Continuously variable transmission for bikes
Hub gears are big in the world of commuter bikes these days with everything from three to 14 speeds available. The benefits to the rider are straightforward: the chainline is simple and fixed, which means longer chain life and the ability to enclose the chain for even lower maintenance; and the gear mechanism itself is protected from the elements too, meaning there's less tinkering to be done there as well.
There are downsides, too, however. The internals of a hub gear are fairly complex, and the more gears you get the more complex they become. Also, hub gears tend to be eight speeds or less (the exception being the pricy Rohloff SpeedHub) which means some fairly big gaps between gears.
Enter the NuVinci hub from Fallbrook Technologies. The NuVinci is a Constantly Variable Planetary gear (CVP) meaning there are no fixed ratios: you control the hub from a twist grip shifter as you normally would, but instead of selecting gears the shifter moves a ring of rotating balls which continuously adjust the relationship between the input and output of the hub. So, within the limits of the NuVinci, you can have any gear ratio you want. You can also change gear whether you're pedalling or not – the same as a standard hub gear – and the internals are much simpler than a gear-based hub. The ratio range of 350% is comparable with an eight speed hub, though well below the 520% or more you can get from a derailleur setup, or a SpeedHub.
There's no actual contact between the balls and the drive plates; the hub is filled with a torque fluid which momentarily solidifies in the small gap between balls and plates to transfer the drive. You need to change the fluid every 35,000km or so but other than that there's no maintenance, and because there are no gears, there's no indexing worries either.
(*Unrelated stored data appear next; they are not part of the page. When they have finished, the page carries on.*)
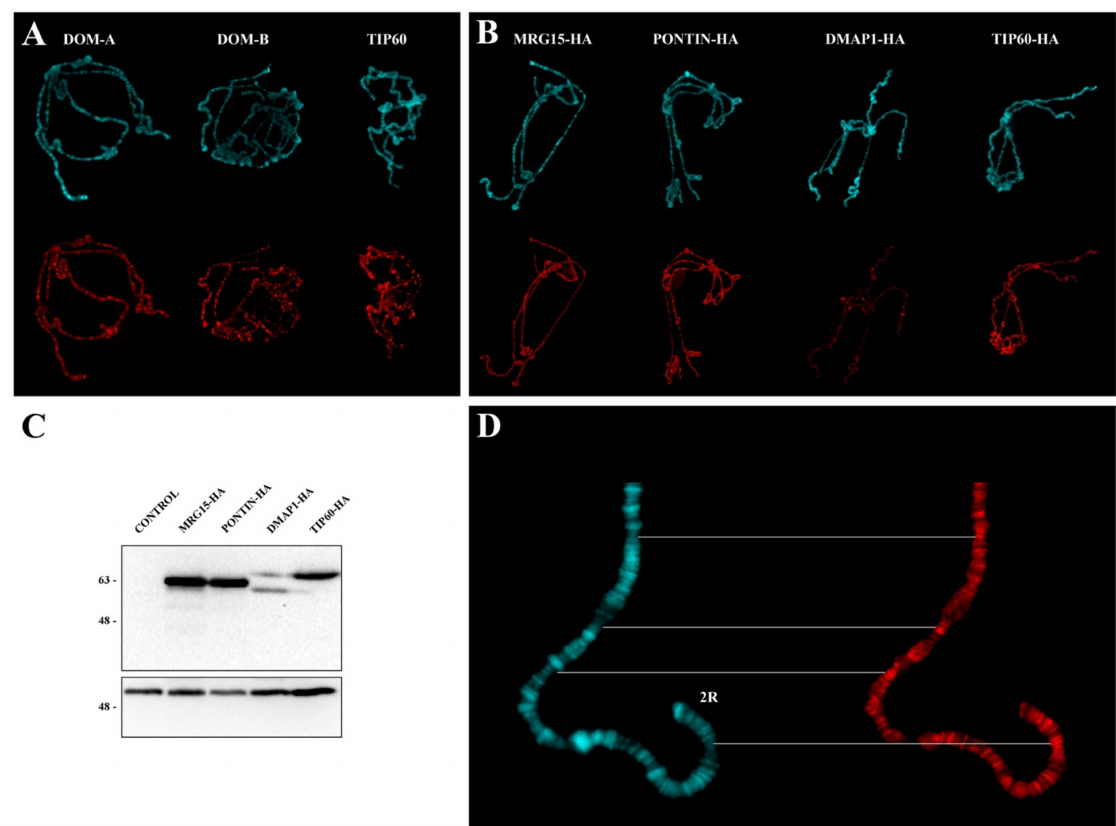
Figure 2. Polytene chromosome distribution of endogenous and HA-fused subunits. ( A ) Distribution of endogenous DOM-A, DOM-B and TIP60. DAPI staining (blue), immunostaining (red). ( B ) Distribution of MRG15, PONTIN, DMAP1, and TIP60 HA-fusion proteins. ( C ) Western blotting on protein extracts from third instar larvae showing the expression of HA-fusion proteins following activation. No expression was detected in not activated controls. Numbers indicate the molecular weight in kD. ( D ) Example of PONTIN-HA distribution along the distal portion of chromosome 2R: The signals tend to be located at the interbands. DAPI staining (blue), immunostaining (red).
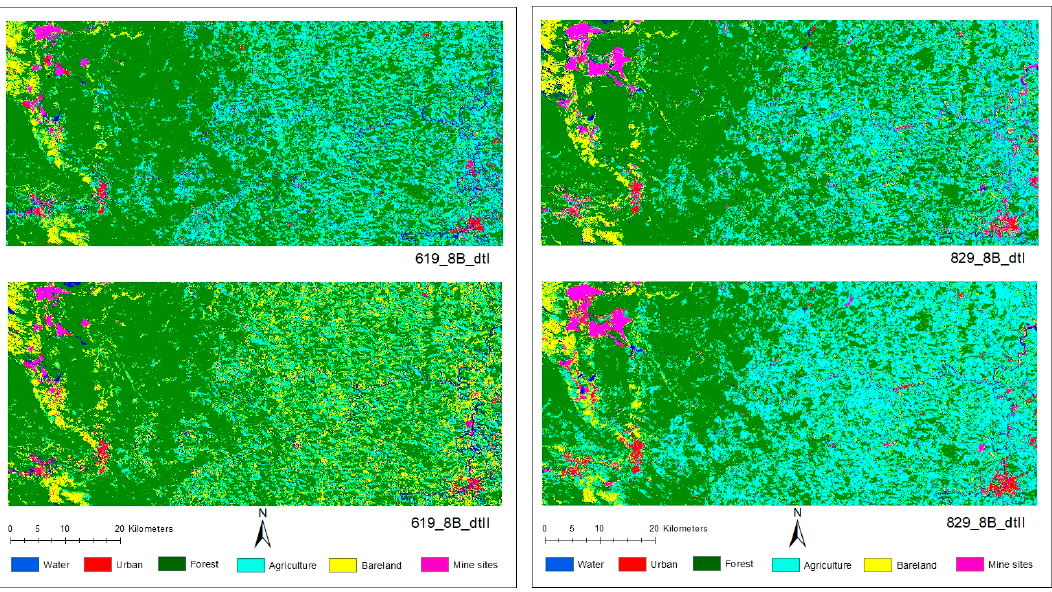
Figure 5. Classification method I and II with 2000 and 2017 images used dataset (B) with DT algorithm.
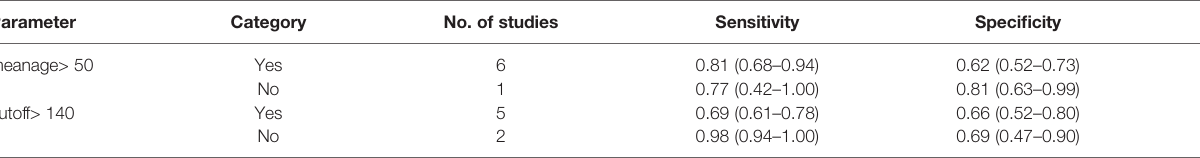
TABLE 4 | meta-regression of preoperative HE4.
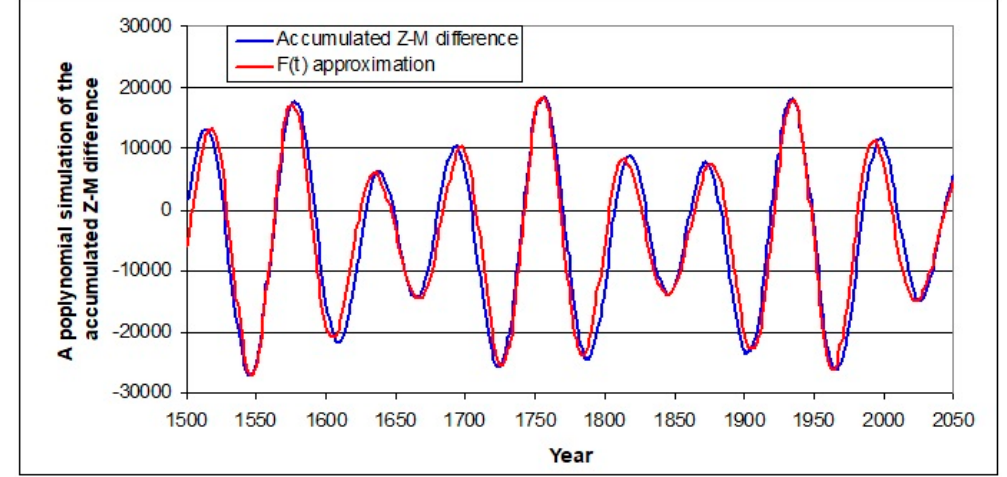
Figure 2. The accumulated annual Z-M difference from 1500 to 2100 with an eight-year lag, and an analog incorporating the F(t) function.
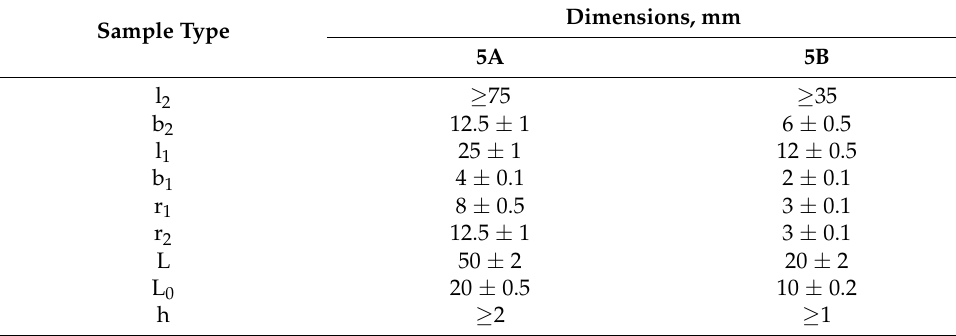
Table 3. ISO 527-1:1993 specimen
Confused? so were we, a bit. But here's a handy video from Fallbrook which explains the system a lot better than we just have...
Is this all too good to be true? Well, a little bit: you won't be fitting it to your slinky road mount any time soon. The hub itself is a real entity, the first units rolled off the production line in December 2006 and you can have the kit (hub and controller) for a very reasonable $449. Its main application at the moment is defined by its weight: a hub weighs a portly 3.8kg, so the main avenue for bike use is in commuter/cruiser bikes. It's too heavy to be used in a road or mountain bike, but Fallbrook are confident that later versions of the hub will push the weight down to a point where it's competitive with a more standard setup.
There's also the question of efficiency: The bike FAQs for the Nuvinci state that, "As a traction drive transmission, the NuVinci CVP will be less mechanically efficient than direct drive transmissions" but are unclear as to what those efficiency losses might be. In the world of commuting bikes this isn't such a big issue, but it might limit the use of the technology on bikes in the long term. Fallbrook are keen to emphasise, though, that although the technology is well suited to bikes it's not limited to them: they're also marketing the NuVinci as a solution for light electric vehicles, outdoor power equipment, agricultural equipment and wind turbines, among others.
Assuming that the weight and efficiency questions can be answered in a road riding concept, however, the hub throws up some fascinating possibilities. because it's not indexed and the control is simply a rotating axle, it's a prime candidate for electronic control, and you could mate the hub up to a cadence sensor to allow a rider to operate at optimum cadence all the time: no gears to worry about, just small adjustments in the drive ratio. This would be an interesting development in a commuting context too: a bike where you don't have to make gear decisions, you just pedal and it works out the best ratio for you. The end of gears and gear changing altogether?